§ **Exercise directions**: Print out all the records, word for word.

§ **Dataset entries**:
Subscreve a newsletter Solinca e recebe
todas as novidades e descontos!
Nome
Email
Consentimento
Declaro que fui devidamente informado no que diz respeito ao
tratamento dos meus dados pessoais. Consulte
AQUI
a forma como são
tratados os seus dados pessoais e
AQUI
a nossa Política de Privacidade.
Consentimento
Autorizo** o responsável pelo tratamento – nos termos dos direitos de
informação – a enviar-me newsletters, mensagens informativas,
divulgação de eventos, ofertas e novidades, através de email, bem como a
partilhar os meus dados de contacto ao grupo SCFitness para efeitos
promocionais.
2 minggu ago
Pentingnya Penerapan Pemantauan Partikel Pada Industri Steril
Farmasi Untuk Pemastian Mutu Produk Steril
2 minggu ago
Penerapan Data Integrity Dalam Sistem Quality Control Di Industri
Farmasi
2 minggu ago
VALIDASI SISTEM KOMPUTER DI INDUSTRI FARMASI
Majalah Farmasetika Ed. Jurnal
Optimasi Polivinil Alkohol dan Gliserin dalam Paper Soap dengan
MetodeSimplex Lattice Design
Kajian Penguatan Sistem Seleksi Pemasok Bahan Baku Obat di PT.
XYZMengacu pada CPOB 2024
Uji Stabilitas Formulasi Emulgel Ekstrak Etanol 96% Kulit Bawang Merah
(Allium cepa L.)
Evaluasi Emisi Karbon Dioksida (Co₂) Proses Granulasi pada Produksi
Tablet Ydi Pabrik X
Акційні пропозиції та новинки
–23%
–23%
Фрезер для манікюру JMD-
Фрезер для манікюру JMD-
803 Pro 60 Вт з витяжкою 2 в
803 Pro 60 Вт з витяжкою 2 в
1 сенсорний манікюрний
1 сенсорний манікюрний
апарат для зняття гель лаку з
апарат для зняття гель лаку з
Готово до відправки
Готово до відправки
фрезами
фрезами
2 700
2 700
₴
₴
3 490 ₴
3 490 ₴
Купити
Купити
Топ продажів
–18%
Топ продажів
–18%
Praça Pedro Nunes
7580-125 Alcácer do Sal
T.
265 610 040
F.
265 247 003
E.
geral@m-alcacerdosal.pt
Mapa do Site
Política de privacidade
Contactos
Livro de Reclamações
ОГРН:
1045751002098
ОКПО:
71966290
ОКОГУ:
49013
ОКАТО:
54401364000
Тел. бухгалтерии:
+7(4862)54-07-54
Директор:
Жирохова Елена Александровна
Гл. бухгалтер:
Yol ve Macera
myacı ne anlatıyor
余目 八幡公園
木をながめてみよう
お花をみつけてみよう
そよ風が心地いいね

§ **Result**:
Subscreve a newsletter Solinca e recebe
todas as novidades e descontos!
Nome
Email
Consentimento
Declaro que fui devidamente informado no que diz respeito ao
tratamento dos meus dados pessoais. Consulte
AQUI
a forma como são
tratados os seus dados pessoais e
AQUI
a nossa Política de Privacidade.
Consentimento
Autorizo** o responsável pelo tratamento – nos termos dos direitos de
informação – a enviar-me newsletters, mensagens informativas,
divulgação de eventos, ofertas e novidades, através de email, bem como a
partilhar os meus dados de contacto ao grupo SCFitness para efeitos
promocionais.
2 minggu ago
Pentingnya Penerapan Pemantauan Partikel Pada Industri Steril
Farmasi Untuk Pemastian Mutu Produk Steril
2 minggu ago
Penerapan Data Integrity Dalam Sistem Quality Control Di Industri
Farmasi
2 minggu ago
VALIDASI SISTEM KOMPUTER DI INDUSTRI FARMASI
Majalah Farmasetika Ed. Jurnal
Optimasi Polivinil Alkohol dan Gliserin dalam Paper Soap dengan
MetodeSimplex Lattice Design
Kajian Penguatan Sistem Seleksi Pemasok Bahan Baku Obat di PT.
XYZMengacu pada CPOB 2024
Uji Stabilitas Formulasi Emulgel Ekstrak Etanol 96% Kulit Bawang Merah
(Allium cepa L.)
Evaluasi Emisi Karbon Dioksida (Co₂) Proses Granulasi pada Produksi
Tablet Ydi Pabrik X
Акційні пропозиції та новинки
–23%
–23%
Фрезер для манікюру JMD-
Фрезер для манікюру JMD-
803 Pro 60 Вт з витяжкою 2 в
803 Pro 60 Вт з витяжкою 2 в
1 сенсорний манікюрний
1 сенсорний манікюрний
апарат для зняття гель лаку з
апарат для зняття гель лаку з
Готово до відправки
Готово до відправки
фрезами
фрезами
2 700
2 700
₴
₴
3 490 ₴
3 490 ₴
Купити
Купити
Топ продажів
–18%
Топ продажів
–18%
Praça Pedro Nunes
7580-125 Alcácer do Sal
T.
265 610 040
F.
265 247 003
E.
geral@m-alcacerdosal.pt
Mapa do Site
Política de privacidade
Contactos
Livro de Reclamações
ОГРН:
1045751002098
ОКПО:
71966290
ОКОГУ:
49013
ОКАТО:
54401364000
Тел. бухгалтерии:
+7(4862)54-07-54
Директор:
Жирохова Елена Александровна
Гл. бухгалтер:
Yol ve Macera
myacı ne anlatıyor
余目 八幡公園
木をながめてみよう
お花をみつけてみよう
そよ風が心地いいね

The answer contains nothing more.